Walk over to where Namco was on the show floor, and it quickly became apparent that sequels were the order of the day.  They had Ridge Racer Revolution, and Tekken 2 on display, sequels to games that were being shown at E3 only a year ago.  What caught most people’s attention, though, was the new sword-swinging fighting game, Soul Edge, for the PlayStation.  The things people could do in this game looked so great that few could resist checking it out.




It was a very busy year for the big N at E3 1996.  With the Nintendo 64 delayed, they had a lot to do to prove they wouldn’t disappoint when the console was finally released.  The one title that had everyone’s jaws on the floor that year was Mario 64.  It was 3D, gorgeous, and looked like a ton of fun, making it the game everyone was talking about at the show.  Gamers got their first look at Shadows of the Empire, taking the first level of the game for a spin in the demo on display at the show.  Besides this, Nintendo showed that perhaps games where people use jet skis may be a good idea, with Wave Race, and we also saw the return of a classic with Pilotwings 64.
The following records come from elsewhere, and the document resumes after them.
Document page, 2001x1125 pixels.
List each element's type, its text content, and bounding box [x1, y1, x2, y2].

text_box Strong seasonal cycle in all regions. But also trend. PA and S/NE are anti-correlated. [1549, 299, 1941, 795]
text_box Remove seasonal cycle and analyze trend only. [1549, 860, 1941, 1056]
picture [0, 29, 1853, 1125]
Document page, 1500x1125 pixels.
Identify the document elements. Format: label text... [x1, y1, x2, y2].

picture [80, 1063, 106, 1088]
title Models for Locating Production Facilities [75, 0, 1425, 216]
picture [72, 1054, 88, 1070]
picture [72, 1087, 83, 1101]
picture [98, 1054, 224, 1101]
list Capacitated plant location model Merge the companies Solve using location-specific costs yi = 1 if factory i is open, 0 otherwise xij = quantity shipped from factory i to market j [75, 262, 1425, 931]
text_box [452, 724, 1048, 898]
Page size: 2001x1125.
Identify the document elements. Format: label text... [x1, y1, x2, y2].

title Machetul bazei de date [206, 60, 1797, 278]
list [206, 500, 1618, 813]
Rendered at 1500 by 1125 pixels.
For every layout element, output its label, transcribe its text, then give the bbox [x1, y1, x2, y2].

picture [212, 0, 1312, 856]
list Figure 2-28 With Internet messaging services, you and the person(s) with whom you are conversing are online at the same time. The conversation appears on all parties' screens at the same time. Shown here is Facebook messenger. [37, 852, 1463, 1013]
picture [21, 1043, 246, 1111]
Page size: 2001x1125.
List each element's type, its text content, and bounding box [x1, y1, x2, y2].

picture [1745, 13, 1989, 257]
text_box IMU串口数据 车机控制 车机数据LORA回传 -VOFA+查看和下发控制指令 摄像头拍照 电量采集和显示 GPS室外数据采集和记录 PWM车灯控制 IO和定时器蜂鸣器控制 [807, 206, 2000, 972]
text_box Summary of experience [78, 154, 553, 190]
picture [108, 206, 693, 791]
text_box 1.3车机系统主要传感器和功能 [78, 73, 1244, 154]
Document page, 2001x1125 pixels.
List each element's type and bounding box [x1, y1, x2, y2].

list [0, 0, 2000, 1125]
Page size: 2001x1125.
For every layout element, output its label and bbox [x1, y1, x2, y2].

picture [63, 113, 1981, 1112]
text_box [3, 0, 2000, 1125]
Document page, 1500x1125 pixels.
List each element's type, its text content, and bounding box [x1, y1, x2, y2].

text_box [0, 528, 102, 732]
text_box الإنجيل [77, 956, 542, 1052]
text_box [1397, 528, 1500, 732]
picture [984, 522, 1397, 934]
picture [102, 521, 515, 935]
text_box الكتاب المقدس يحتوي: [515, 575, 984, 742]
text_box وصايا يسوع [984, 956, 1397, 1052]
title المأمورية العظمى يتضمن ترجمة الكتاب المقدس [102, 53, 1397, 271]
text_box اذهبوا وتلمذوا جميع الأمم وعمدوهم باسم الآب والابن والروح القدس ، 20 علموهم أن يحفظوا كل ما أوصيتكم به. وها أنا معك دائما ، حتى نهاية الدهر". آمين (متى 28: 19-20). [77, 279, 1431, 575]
Hello, and welcome to Sequel County.  While there were a lot of sequels shown in 1996, it seemed like absolutely every game shown by Psygnosis was a sequel.  There was WipEout XL, Destruction Derby 2, and lots of lemmings to look at.  The only new franchise to be seen was Tenka.




Coming in with legions of upcoming PlayStation games to show off, there was a lot to look at from Sony in 1996.  While some classics of the early days of the PlayStation debuted here, like Jet Moto and Jumping Flash! 2, what really got pushed this year were RPGs, one good, the other the butt of many jokes to this day.  On the good side, Arc the Lad was displayed with its strategy gaming approach to play.  On the bad side one could find Beyond the Beyond, which, for all intents and purposes, looked and played like a game that should have been released five years earlier.  Also of note at the Sony booth in 1996 was Squaresoft’s fighting game, Tobal No.1.




Despite the tough time Sega was having with hardware come this E3, they did make a decent showing of games.  With games like Fighting Vipers, Virtua Cop 2, Virtua Fighter Kids, and Virtua Fighter 3 being shown for the Saturn, Sega fans had a lot to be excited about.  However, what got most people falling out of their seats was NiGHTS, which would go on to become one of the best games of all time.